Cindy King

Poetry

Cindy King’s work appears in The Sun, Callaloo, Prairie Schooner, Gettysburg Review, Crab Orchard Review, The Slowdown, Verse Daily, River Styx, Cincinnati Review, North American Review, and elsewhere. Her book, Zoonotic, is forthcoming from Tinderbox Editions in 2020. Easy Street, her chapbook, is forthcoming from Dancing Girl Press. She currently lives in St. George, Utah, where she is an assistant professor of creative writing at Dixie State University and faculty editor of The Southern Quill.

 

Capacitor (Be Mine)

Call us anything: spirits, specters, spooks— Say what you will about ghosts & widows: that we don’t exist, we’re invisible, that we go naked under the sheets, and leave pornography in little free libraries. Oh, how we messed with Ms. O’Keeffe until she ditched mimesis for yonic flowers— Sweet ruin of a decaying arrangement, biological clock shocked by the red pulse of time… Oh, how we would take your camera and keep it on the nightstand next to our bed. How we would take you in your Subaru, between dashboard and bucket seats—despite red dirt and lousy music. Serendipity, acne, nothing connecting to nothing. Poltergeistly, wet-palmed, the mopey joy of mumbling the same words because they never come out quite right.

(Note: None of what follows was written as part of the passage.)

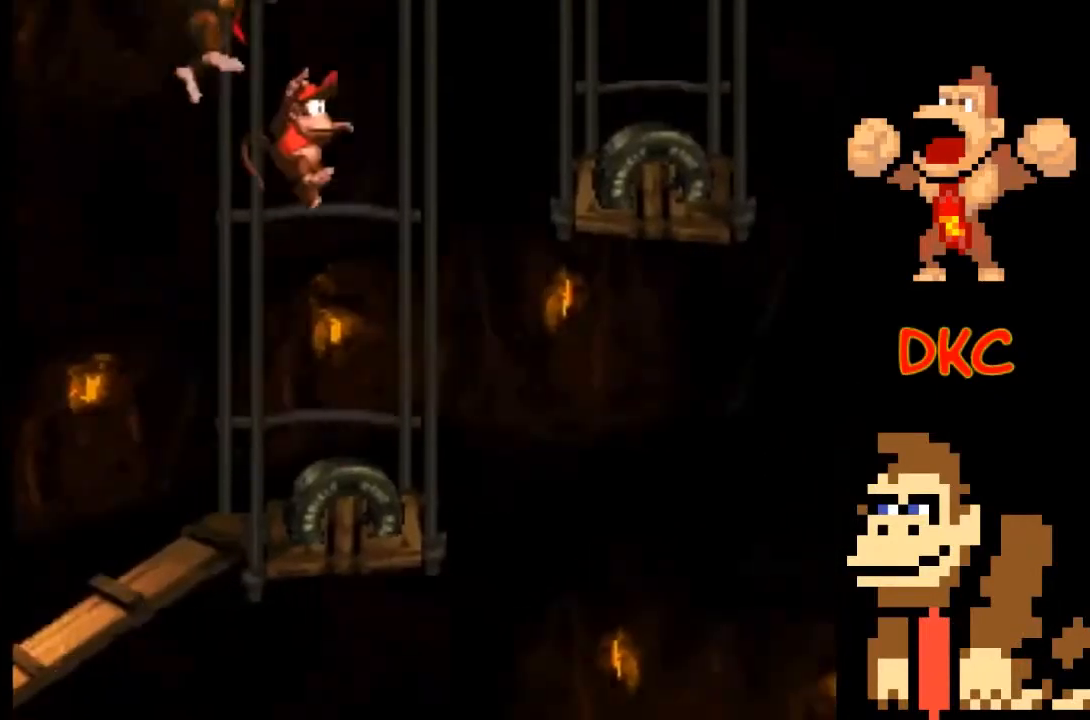
{"buttons": ["A", "X"], "left_stick": "right", "right_stick": "center", "events": [[200, "left_stick", "right"], [233, "A", "down"]]}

Pretty much everything moves at erosion speed; those blemishes on the blue sky are called clouds. The world’s mostly tweetups, irreconcilable differences, legal separations, and restraining orders. Forever after, the taxes happily unprepared. Our backs bent beautifully like the workers at fulfillment centers. Everyone’s always endorsing accuracy over precision— closeness of the measurements to a specific value, over closeness of the measurements to each other. Arrows missing hearts, bypassing bodies altogether. (Would it help to get a bow?) Or should we keep throwing them and throwing, everly happy, everly after.